• Page
* * * *

Thus, while gains certainly continue to be made, queer rights (like all other minoritarian gains) seem to bring on more hatred, fear, and vitriol from certain corners of majoritarian culture. 6 We, like the trans* people of color quoted above, believe that all our futures, “our human dignity, our lives, are connected to the liberation of Black people, Muslim people, of women, of trans people, and so we cannot move forward without working with these communities to end White Supremacy [and] patriarchy.” 7 Efforts to secure these rights, dignities, and futures must be fought intersectionally from both minoritarian and ally subjectivities.
José Esteban Muñoz writes about depression or what he calls “the depressive position” as an affect/ive position. 8 He draws on a mediascape 9 that can “mimetically render” various subject positions (not just depression) and in so doing begin to affectively construct a “contemporary citizen subject” who does not conform to the universalism of the normative white subject. 10 Like Muñoz, we are trying to “resist the pull” of universalism and bear witness to the knowledge that all we do represents the intersectionality of race, gender (not only gender diversity but also violence against women), and sexual violence. We are all implicated by our diverse performances of our minoritarian and majoritarian subject positions, including through and about the massacre in Orlando.

* * * *

• Task statement
Transcribe, word for word, the part of the passage on queer rights and intersectionality that opens with the words "José Esteban Muñoz" and closes with "massacre in Orlando.".

• Items
* * * *

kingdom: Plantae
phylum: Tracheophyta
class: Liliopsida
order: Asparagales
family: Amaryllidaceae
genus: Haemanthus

* * * *

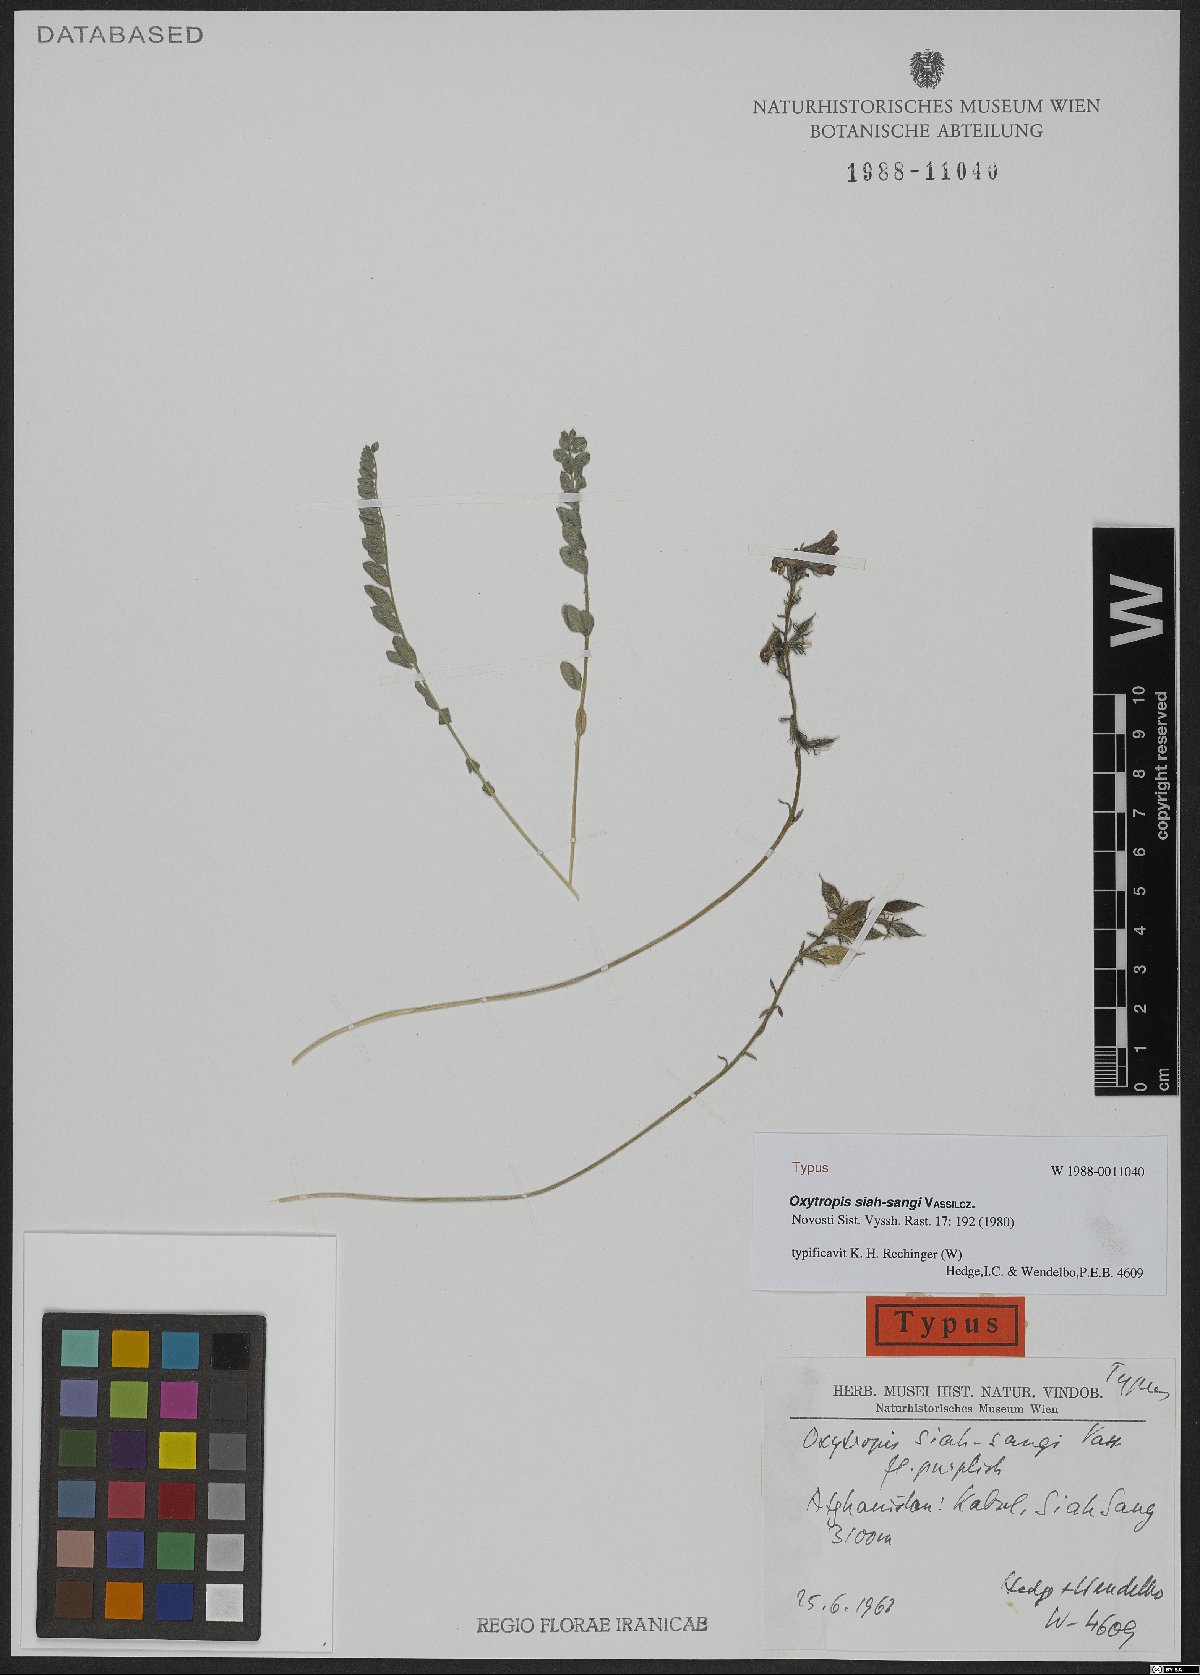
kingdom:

* * * *

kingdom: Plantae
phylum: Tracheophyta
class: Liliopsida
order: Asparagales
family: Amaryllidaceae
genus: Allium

* * * *

• Task solution
José Esteban Muñoz writes about depression or what he calls “the depressive position” as an affect/ive position. 8 He draws on a mediascape 9 that can “mimetically render” various subject positions (not just depression) and in so doing begin to affectively construct a “contemporary citizen subject” who does not conform to the universalism of the normative white subject. 10 Like Muñoz, we are trying to “resist the pull” of universalism and bear witness to the knowledge that all we do represents the intersectionality of race, gender (not only gender diversity but also violence against women), and sexual violence. We are all implicated by our diverse performances of our minoritarian and majoritarian subject positions, including through and about the massacre in Orlando.